# excellent cichlid pellets



## SnowCichlid (Jan 10, 2003)

Sweet I finally got my red on some floating cichlid pellets this weekend, It finally gave in and gave them a shot, and now it eats em all too, not to mention its eating the tubifex worms now too :smile:
even more variety now to add to the list.
you have any foods you are working on?


----------



## dead golfish (Apr 24, 2003)

not really but umm im going to my big als store and im going to try sum chichlid pellets of my own on my babies cuz its easier to introduce to them when they are babies


----------



## dead golfish (Apr 24, 2003)

not really but umm im going to my big als store and im going to try sum chichlid pellets of my own on my babies cuz its easier to introduce to them when they are babies


----------



## SnowCichlid (Jan 10, 2003)

dead golfish said:


> not really but umm im going to my big als store and im going to try sum chichlid pellets of my own on my babies cuz its easier to introduce to them when they are babies


 yeah it is easier to introduce foods to P's when they are smaller, so good luck with that
and pellets that have a good nutritional value in them are always good to include in the diet :smile:


----------



## Death in #'s (Apr 29, 2003)

what brand of pellets are u usin


----------



## jasert39 (May 1, 2003)

Yeah what brand?

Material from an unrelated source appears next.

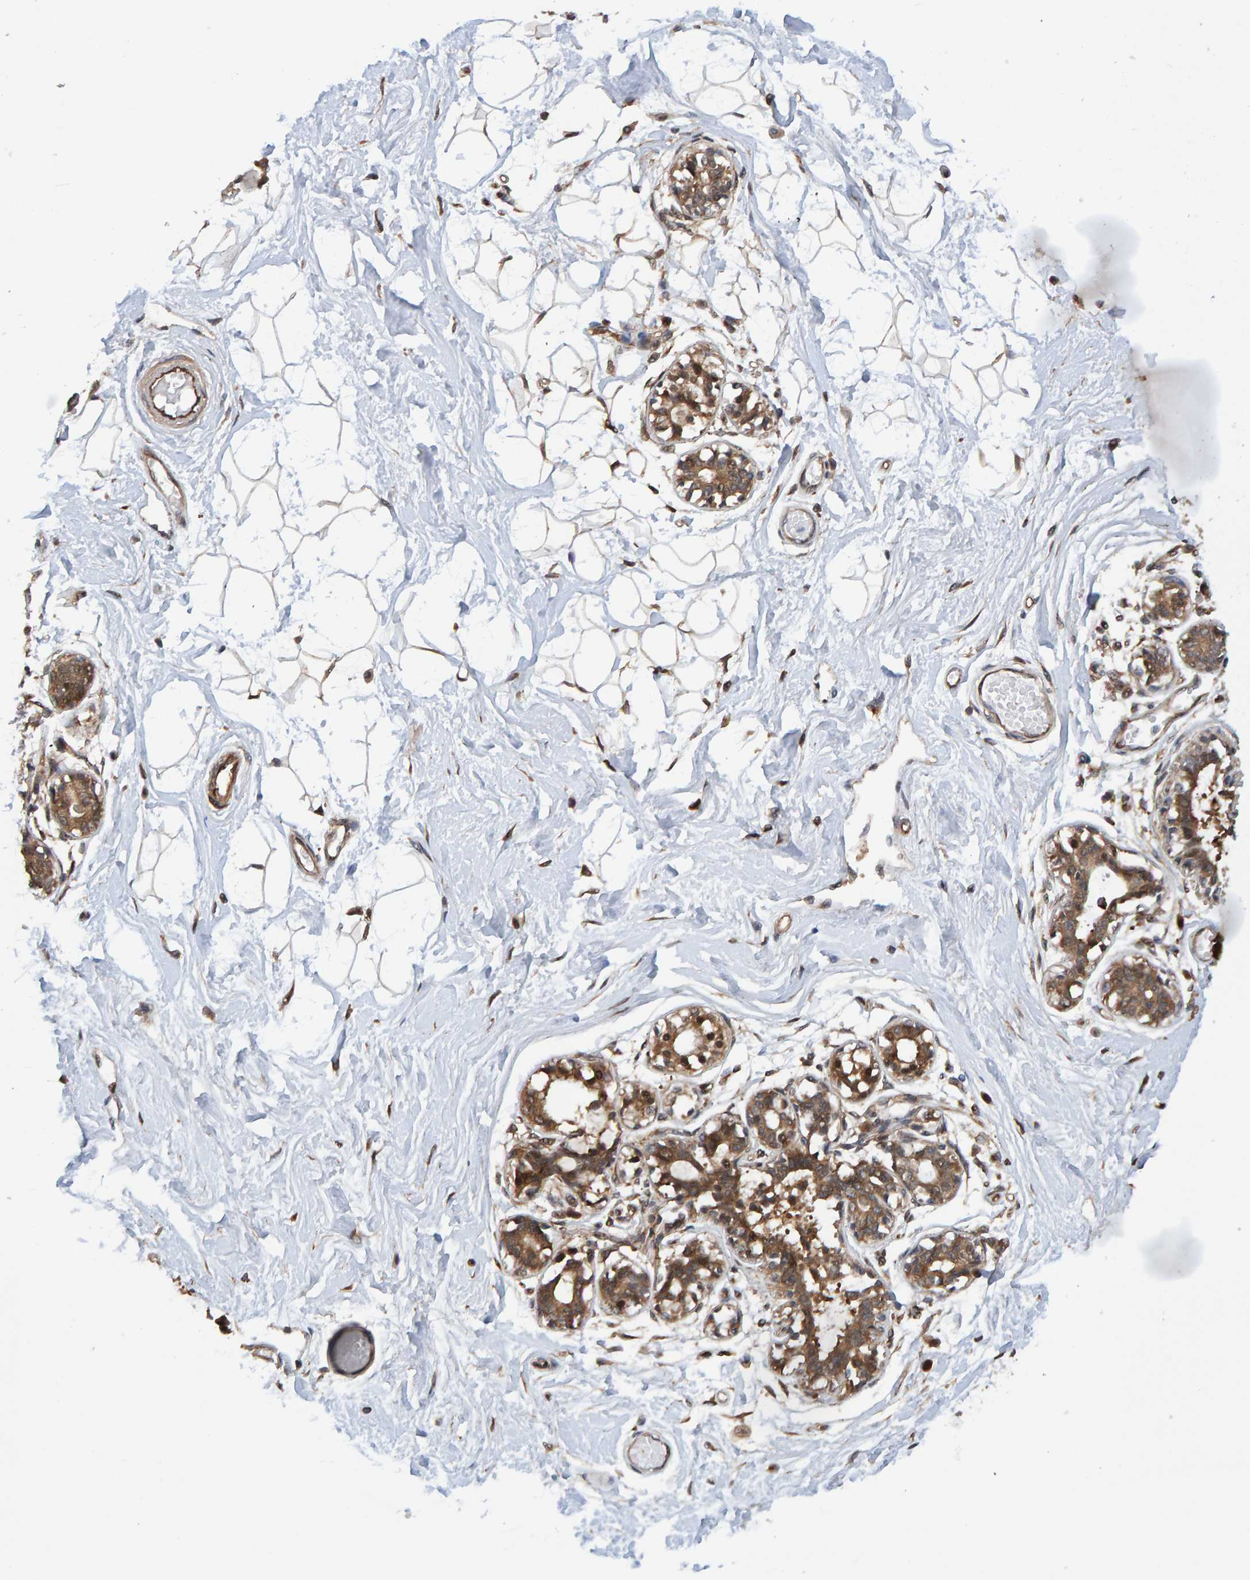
{"staining": {"intensity": "moderate", "quantity": "25%-75%", "location": "cytoplasmic/membranous"}, "tissue": "breast", "cell_type": "Adipocytes", "image_type": "normal", "snomed": [{"axis": "morphology", "description": "Normal tissue, NOS"}, {"axis": "topography", "description": "Breast"}], "caption": "A brown stain highlights moderate cytoplasmic/membranous expression of a protein in adipocytes of unremarkable human breast.", "gene": "SCRN2", "patient": {"sex": "female", "age": 45}}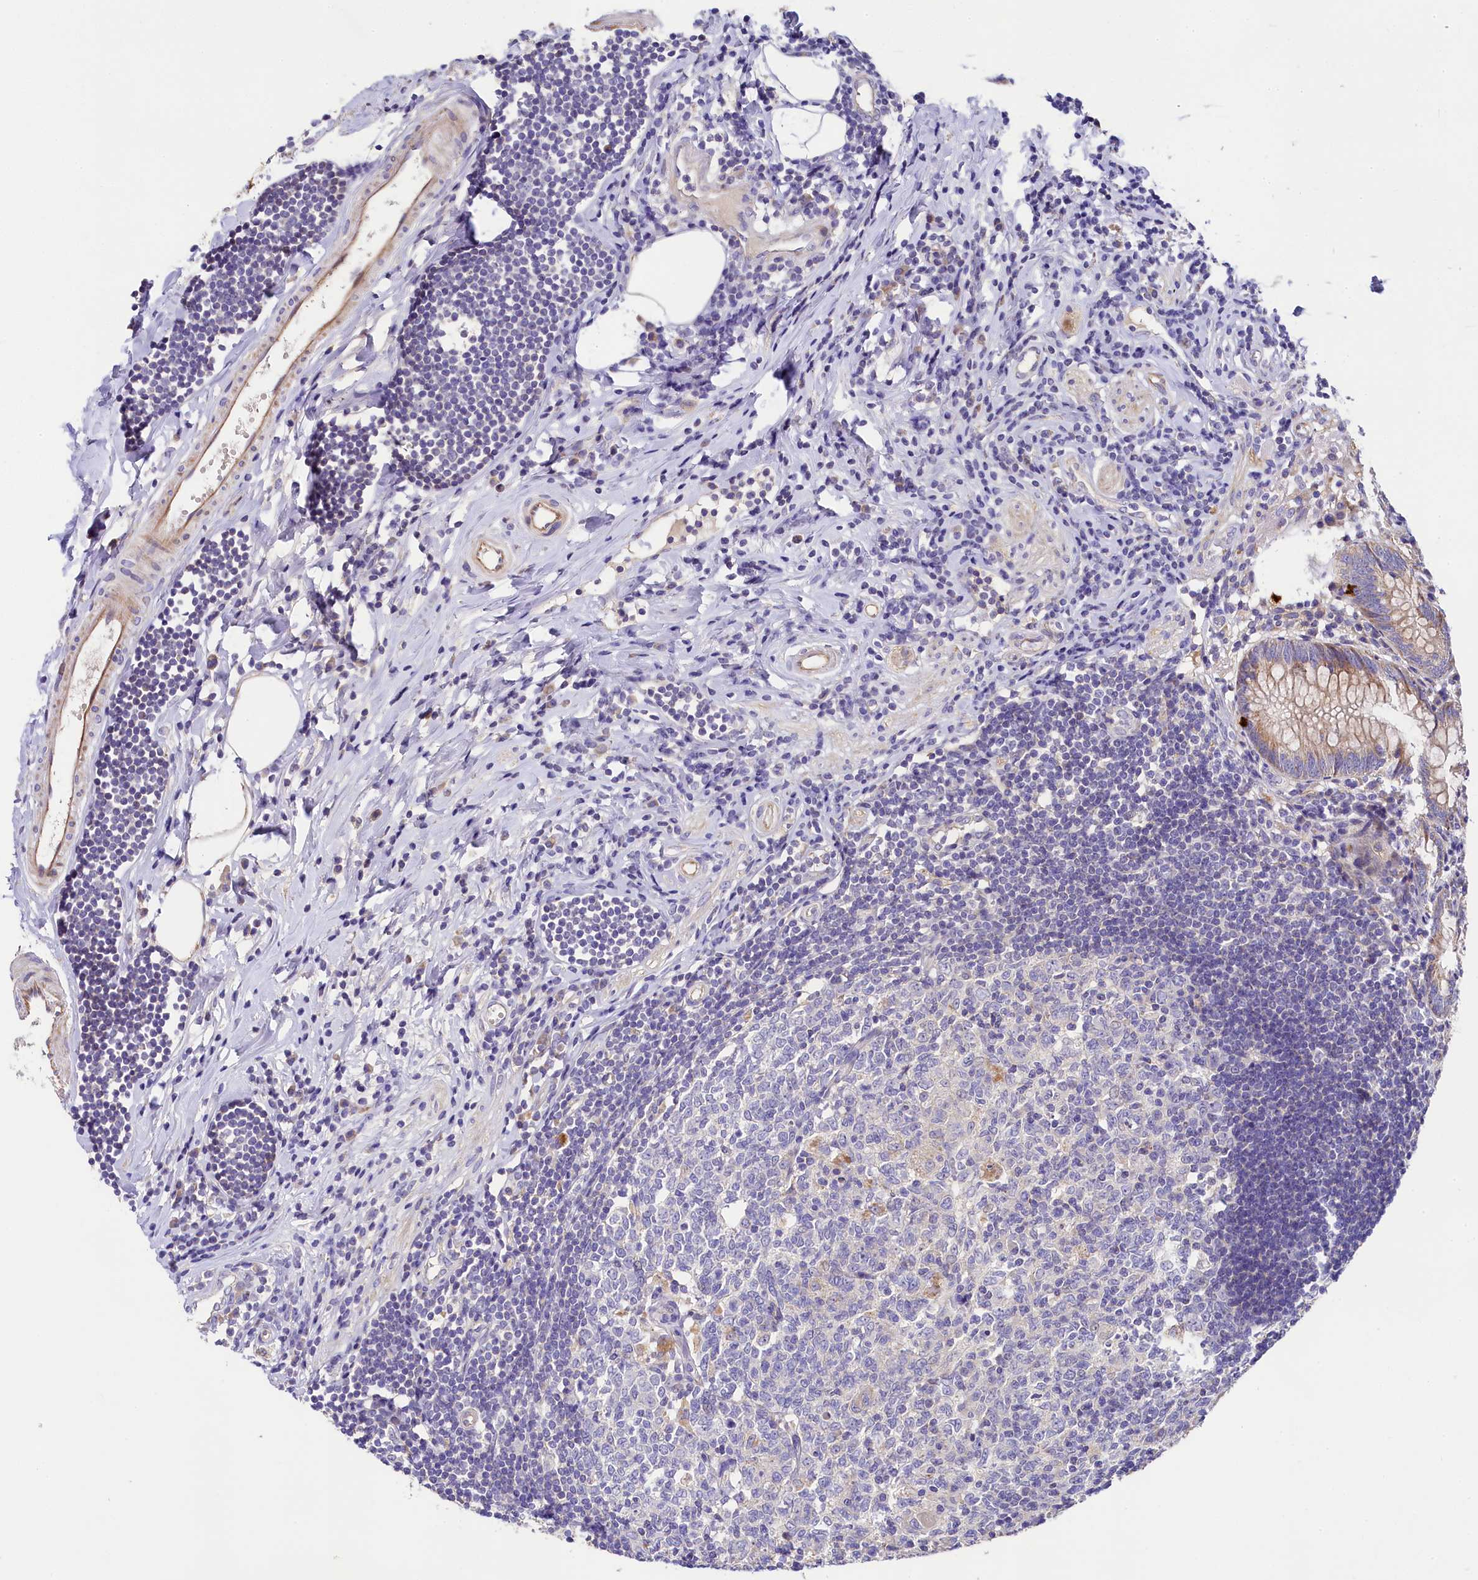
{"staining": {"intensity": "moderate", "quantity": "25%-75%", "location": "cytoplasmic/membranous"}, "tissue": "appendix", "cell_type": "Glandular cells", "image_type": "normal", "snomed": [{"axis": "morphology", "description": "Normal tissue, NOS"}, {"axis": "topography", "description": "Appendix"}], "caption": "Brown immunohistochemical staining in normal appendix demonstrates moderate cytoplasmic/membranous positivity in about 25%-75% of glandular cells.", "gene": "FXYD6", "patient": {"sex": "female", "age": 54}}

When they are young you can get them to anything


----------



## InSinUAsian (Jan 3, 2003)

I got my Gold Spilo school to take cichlid Hikari gold pellets. Sometimes it is just easier to feed pellets. I usually offer pellets now every other day. If you an get your p's one a pellet supplimented diet I would highly encourage doing so. It provides a great suppliment to the everyday meat they are used to getting. Plus some pellets, like hikari gold, is made to also enhance color. Makes Gold Spilos look amazing and from what Ive seen, good effects in reds.

~Dj


----------



## Death in #'s (Apr 29, 2003)

thanks i will go and pick them up







how much do you feed them


----------



## InSinUAsian (Jan 3, 2003)

Its variable from fish to fish. You will eventually figure out how much to offer. The first few times you offer pellets, your fish may be reluctant to take them. Be persistant, eventually they will accept them.

~Dj


----------



## Death in #'s (Apr 29, 2003)

cool thanks


----------